I received no guidance or information regarding returning to sport. I guess I pretty much winged it. I even found the guard I wear through a quick google search. They are actually provided by the NHS too. So I guess if I didn’t have a wing it personality or the reassurance that I was young and fit I probably wouldn’t have played sport again. There is little and also misleading information online. By fully recovering and gaining abdominal strength in the right way there should be no reason why people with ileostomies can’t return to contact sport. Many people message me for advice or to really just thank me for providing them with hope. With every new message request from someone young and going through the same thing as me it scares me that there is such a lack of awareness and understanding of Ulcerative Colitis and Crohn’s Disease as well as the chance of a normal life with an ileostomy. 3/10 people with Ulcerative Colitis need surgery. I hope that showing how my life isn’t far off a ‘normal’ person as people would assume, that it gives people the faith and courage they need to move forward with their life and continue to do the things they love. My brother Conor was unfortunately diagnosed with UC a few months after my operation. He self-injects a drug called Humira every 2 weeks to keep his disease under control. Although battling a chronic, auto-immune disease that affects a lot more than just the diseased colon he continues to play senior hurling and football and watching him on the pitch reminds me just how strong he is.

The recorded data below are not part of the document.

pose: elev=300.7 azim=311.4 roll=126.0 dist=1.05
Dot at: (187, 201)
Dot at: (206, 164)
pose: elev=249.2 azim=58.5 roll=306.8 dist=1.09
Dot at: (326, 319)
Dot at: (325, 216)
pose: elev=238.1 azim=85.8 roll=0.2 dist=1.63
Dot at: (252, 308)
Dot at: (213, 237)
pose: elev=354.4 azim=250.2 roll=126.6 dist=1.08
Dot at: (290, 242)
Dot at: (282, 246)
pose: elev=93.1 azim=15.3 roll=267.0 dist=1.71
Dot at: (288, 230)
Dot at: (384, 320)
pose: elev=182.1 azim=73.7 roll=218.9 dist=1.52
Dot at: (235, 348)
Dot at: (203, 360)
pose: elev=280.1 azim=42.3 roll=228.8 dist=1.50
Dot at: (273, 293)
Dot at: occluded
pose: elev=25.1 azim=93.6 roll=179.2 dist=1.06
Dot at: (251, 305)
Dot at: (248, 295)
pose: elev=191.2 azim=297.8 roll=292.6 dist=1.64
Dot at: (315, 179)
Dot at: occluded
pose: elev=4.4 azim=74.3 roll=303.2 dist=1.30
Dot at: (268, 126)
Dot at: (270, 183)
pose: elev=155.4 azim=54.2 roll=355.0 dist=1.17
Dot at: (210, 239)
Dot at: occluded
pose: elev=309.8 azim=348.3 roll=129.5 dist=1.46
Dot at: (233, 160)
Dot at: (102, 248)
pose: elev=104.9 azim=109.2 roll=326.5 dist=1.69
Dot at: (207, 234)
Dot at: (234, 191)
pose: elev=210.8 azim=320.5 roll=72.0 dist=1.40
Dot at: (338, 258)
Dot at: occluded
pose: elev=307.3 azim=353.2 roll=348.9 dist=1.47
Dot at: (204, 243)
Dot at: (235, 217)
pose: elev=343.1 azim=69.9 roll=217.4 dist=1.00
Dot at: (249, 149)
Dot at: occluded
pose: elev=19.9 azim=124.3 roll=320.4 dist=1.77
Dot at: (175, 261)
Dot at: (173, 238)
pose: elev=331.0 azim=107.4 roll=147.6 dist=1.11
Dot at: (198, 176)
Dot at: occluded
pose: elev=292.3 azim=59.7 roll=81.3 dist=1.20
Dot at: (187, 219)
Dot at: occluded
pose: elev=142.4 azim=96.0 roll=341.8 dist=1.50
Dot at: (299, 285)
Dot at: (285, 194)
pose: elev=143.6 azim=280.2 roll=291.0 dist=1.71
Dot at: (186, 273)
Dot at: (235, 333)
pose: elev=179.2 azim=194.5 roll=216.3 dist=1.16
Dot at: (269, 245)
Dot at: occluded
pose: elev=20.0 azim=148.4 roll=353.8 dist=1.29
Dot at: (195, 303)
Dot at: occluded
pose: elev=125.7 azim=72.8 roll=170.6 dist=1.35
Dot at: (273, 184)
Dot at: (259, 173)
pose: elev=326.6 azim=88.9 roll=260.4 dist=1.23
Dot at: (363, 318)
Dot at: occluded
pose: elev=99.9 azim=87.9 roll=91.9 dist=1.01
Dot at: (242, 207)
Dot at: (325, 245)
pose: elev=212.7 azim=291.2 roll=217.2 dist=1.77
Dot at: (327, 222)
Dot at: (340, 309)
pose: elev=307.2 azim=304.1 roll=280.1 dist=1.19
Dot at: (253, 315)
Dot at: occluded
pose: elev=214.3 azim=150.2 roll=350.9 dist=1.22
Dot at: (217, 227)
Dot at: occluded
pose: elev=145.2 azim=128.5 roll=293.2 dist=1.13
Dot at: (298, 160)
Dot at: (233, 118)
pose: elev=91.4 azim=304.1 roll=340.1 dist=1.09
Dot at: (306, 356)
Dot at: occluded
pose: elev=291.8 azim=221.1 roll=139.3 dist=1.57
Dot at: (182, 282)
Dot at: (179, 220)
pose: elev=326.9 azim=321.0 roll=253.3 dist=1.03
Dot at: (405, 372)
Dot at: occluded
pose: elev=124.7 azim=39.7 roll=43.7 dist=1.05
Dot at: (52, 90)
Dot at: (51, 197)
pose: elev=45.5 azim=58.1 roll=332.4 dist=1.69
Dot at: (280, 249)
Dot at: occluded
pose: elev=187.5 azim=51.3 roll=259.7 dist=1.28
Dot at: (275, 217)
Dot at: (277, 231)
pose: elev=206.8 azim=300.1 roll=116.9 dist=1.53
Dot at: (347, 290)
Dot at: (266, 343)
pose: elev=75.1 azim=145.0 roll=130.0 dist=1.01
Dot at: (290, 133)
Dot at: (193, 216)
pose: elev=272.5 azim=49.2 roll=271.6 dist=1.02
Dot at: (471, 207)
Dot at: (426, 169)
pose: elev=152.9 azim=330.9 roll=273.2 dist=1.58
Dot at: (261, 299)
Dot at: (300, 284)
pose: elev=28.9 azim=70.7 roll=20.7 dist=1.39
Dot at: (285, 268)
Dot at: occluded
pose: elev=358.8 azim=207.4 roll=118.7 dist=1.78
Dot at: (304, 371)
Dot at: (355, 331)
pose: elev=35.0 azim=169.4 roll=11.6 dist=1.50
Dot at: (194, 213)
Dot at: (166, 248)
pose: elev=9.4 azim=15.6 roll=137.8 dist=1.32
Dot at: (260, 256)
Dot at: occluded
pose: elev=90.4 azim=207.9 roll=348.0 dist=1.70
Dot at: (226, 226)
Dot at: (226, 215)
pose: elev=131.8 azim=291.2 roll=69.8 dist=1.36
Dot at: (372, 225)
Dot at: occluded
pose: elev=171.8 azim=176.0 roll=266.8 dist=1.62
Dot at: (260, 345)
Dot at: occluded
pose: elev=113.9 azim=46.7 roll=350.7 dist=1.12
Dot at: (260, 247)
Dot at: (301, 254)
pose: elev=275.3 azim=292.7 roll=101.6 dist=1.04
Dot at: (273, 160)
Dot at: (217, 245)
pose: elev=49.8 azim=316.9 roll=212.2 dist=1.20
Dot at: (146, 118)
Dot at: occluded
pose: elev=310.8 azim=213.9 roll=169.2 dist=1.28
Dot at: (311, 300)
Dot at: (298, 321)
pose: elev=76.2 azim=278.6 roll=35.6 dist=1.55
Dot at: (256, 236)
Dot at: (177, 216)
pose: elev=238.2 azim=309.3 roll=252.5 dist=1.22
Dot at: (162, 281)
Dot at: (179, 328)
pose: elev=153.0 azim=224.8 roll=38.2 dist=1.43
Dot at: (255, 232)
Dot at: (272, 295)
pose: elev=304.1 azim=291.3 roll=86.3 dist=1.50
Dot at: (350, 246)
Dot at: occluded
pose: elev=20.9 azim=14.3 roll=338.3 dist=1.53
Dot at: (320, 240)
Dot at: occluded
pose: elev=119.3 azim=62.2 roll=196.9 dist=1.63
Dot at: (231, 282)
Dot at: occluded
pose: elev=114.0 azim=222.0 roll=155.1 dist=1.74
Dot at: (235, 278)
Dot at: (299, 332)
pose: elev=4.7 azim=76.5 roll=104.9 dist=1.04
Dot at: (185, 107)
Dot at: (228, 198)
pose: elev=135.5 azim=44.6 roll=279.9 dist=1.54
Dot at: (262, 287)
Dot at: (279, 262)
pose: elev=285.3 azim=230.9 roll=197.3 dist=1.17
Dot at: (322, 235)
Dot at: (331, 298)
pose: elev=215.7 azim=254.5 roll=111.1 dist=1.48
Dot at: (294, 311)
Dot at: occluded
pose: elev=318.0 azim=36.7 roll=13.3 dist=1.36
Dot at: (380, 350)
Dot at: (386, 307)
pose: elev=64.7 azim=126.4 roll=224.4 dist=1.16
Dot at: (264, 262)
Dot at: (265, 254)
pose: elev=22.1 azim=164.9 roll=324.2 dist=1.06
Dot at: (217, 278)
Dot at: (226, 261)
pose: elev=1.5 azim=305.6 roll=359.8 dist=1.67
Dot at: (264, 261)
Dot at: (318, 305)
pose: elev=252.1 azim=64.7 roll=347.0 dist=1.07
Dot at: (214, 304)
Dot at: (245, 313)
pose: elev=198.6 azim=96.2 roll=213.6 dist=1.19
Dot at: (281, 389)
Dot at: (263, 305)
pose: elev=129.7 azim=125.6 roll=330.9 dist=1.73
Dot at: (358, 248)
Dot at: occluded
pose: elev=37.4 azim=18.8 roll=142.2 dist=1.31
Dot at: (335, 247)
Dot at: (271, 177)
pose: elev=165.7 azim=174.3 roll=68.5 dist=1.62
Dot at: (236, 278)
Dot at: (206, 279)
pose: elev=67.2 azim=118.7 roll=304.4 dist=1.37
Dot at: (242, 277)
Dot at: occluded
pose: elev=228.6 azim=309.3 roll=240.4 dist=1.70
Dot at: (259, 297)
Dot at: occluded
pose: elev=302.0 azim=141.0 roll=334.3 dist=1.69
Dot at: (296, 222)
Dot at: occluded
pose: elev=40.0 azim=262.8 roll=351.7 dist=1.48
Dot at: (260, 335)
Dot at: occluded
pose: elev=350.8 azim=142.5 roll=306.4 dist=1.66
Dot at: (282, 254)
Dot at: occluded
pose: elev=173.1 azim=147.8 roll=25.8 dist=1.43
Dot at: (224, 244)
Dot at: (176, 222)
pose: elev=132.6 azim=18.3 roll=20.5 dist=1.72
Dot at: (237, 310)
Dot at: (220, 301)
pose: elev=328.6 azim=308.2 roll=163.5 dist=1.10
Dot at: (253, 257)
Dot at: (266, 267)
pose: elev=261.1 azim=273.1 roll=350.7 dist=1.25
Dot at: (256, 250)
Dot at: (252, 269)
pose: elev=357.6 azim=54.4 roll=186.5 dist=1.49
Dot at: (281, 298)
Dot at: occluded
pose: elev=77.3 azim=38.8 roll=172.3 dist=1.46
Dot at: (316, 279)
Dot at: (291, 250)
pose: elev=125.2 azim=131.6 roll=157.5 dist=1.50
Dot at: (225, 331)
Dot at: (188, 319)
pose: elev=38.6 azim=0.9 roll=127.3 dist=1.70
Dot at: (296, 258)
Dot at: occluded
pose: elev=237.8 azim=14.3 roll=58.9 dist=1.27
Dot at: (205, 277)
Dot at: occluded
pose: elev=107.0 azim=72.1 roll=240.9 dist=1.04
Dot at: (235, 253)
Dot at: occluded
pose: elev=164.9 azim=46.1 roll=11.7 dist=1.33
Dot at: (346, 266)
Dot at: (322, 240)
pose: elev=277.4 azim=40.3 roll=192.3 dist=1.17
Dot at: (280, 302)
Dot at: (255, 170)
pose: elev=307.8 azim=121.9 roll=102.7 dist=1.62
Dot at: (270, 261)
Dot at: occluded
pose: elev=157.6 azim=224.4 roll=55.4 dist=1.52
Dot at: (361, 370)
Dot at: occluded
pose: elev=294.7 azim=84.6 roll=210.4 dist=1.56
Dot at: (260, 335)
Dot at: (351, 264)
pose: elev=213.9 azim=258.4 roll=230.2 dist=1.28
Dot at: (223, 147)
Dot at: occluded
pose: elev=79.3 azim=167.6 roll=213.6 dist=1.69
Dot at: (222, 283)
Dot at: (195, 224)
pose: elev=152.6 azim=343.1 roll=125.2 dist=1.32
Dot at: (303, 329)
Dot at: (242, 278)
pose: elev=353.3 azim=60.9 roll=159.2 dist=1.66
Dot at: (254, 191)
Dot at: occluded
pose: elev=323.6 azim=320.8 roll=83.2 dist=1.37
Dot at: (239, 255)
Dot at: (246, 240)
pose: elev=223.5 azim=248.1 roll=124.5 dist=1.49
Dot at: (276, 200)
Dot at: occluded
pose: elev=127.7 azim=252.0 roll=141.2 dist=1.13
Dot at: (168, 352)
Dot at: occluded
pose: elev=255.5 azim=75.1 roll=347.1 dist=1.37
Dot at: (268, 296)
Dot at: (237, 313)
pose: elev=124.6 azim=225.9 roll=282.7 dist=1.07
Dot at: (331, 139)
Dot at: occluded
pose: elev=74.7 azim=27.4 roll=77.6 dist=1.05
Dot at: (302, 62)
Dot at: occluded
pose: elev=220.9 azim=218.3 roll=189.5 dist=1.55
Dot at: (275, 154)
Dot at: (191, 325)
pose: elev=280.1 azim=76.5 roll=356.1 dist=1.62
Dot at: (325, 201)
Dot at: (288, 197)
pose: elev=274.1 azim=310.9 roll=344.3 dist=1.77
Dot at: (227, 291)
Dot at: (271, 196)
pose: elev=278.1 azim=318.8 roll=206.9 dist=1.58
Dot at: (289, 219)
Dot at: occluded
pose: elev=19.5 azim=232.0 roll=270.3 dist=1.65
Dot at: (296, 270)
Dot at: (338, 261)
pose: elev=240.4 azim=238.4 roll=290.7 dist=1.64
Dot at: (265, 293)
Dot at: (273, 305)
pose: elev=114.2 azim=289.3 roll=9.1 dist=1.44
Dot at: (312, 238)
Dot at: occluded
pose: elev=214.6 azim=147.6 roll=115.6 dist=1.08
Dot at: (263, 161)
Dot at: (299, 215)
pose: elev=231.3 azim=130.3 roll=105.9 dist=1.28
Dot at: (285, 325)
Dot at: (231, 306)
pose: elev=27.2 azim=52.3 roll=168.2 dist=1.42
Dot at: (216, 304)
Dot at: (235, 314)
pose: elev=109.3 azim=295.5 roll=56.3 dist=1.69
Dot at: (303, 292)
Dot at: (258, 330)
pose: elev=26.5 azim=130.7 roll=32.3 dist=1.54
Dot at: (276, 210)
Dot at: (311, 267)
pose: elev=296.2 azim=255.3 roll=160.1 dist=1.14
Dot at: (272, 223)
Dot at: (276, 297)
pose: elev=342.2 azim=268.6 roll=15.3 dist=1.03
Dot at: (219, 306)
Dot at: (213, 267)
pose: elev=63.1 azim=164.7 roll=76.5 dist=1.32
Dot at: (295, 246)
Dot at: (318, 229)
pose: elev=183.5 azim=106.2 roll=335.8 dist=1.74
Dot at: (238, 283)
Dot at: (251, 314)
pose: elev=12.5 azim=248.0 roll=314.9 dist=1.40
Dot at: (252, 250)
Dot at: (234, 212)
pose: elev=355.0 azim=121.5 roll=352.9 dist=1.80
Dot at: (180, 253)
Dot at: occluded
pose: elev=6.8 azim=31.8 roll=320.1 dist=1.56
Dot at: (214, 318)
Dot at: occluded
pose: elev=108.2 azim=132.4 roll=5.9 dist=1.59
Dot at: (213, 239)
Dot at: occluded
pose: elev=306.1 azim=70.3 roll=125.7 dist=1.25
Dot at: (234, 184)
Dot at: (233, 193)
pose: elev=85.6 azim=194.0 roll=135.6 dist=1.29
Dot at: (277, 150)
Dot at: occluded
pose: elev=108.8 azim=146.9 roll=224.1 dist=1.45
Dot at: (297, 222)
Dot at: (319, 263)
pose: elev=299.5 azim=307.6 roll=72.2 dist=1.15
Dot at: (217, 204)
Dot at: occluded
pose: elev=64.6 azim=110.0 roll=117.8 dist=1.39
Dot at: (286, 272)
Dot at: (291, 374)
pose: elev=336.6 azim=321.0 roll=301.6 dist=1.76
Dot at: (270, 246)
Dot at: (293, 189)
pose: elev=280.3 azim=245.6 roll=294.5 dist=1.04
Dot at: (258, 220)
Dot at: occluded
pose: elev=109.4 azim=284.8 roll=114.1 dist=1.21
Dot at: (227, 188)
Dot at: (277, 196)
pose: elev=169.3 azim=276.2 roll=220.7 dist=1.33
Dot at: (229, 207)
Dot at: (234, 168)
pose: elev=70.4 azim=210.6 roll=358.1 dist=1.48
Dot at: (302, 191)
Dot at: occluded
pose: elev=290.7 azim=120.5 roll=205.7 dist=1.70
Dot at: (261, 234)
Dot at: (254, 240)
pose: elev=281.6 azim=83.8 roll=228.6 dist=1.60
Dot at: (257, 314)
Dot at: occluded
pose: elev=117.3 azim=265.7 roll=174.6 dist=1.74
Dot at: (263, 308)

The ability to exercise and play sport is a privilege that many people take for granted. For people who have experienced injury, illness or disability exercise may be off the cards temporarily or permanently. It can be hard to see the light but better days are always ahead. It is okay to take your time, it is okay to ask for help and the best thing you can do is share how you’re feeling with people you trust.
It is now 3 years after surgery and we have reached a second county final since. To think that at one point in my life I had hung up my boots and Gaelic was the last thing on my mind is insane to me. Every time I put on the St. Brigid’s jersey I put it on with pride for my club, my team mates and also myself and the journey I’ve been on to get here.